United States Bankruptcy Court, M.D. Alabama
Jun 19, 2006
Case No. 05-32325-WRS, Adv. Pro. No. 05-3062-WRS (Bankr. M.D. Ala. Jun. 19, 2006)

Opinion

Case No. 05-32325-WRS, Adv. Pro. No. 05-3062-WRS.

June 19, 2006


MEMORANDUM DECISION


This Adversary Proceeding is before the Court upon the Motion to Stay Proceedings filed by Defendants Vince Saele and V Restaurants. (Doc. 34). The Court heard argument on the motion on June 19, 2006. Plaintiffs Phillip L. Goodwyn and Simple Pleasures, Inc., were present by counsel Von G. Memory. Defendants Vince Saele and V Restaurants were present by counsel Daniel G. Hamm. For the reasons set forth below, the Defendants' Motion to Stay Proceedings is DENIED. (Doc. 34).

Phillip L. Goodwyn filed a voluntary Chapter 7 petition in this Court on August 10, 2005. (Case No. 053-2325, Doc. 1).
┄┄┄┄┄┄┄┄┄┄
According to the memorandum decision, on what date did Phillip L. Goodwyn file a voluntary Chapter 7 petition?

## Raw records
┄┄┄┄┄┄┄┄┄┄
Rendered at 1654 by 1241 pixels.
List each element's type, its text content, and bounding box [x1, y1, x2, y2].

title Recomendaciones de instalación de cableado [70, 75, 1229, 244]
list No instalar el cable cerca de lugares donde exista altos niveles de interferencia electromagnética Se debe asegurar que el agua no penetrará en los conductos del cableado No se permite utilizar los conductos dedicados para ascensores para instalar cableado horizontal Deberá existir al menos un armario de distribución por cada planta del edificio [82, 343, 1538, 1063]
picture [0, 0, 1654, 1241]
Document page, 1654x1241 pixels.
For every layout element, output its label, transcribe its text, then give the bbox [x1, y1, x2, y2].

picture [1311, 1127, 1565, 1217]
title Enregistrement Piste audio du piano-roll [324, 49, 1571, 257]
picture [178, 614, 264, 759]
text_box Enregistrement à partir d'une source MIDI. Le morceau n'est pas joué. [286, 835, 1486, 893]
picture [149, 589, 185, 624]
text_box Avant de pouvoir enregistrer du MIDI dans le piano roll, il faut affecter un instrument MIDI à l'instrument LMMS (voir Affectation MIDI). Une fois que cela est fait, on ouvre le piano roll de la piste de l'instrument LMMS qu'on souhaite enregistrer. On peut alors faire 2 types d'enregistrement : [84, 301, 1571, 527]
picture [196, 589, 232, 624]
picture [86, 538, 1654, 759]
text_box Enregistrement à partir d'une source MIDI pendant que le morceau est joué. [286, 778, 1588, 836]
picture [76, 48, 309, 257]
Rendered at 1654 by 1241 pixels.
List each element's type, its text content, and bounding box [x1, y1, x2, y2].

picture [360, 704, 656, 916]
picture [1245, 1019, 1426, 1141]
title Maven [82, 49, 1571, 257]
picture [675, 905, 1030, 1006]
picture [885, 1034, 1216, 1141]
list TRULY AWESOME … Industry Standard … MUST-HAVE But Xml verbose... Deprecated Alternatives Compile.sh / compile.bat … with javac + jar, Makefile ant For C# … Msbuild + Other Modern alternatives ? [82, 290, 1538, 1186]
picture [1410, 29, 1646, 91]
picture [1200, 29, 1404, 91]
┄┄┄┄┄┄┄┄┄┄
## Written response
August 10, 2005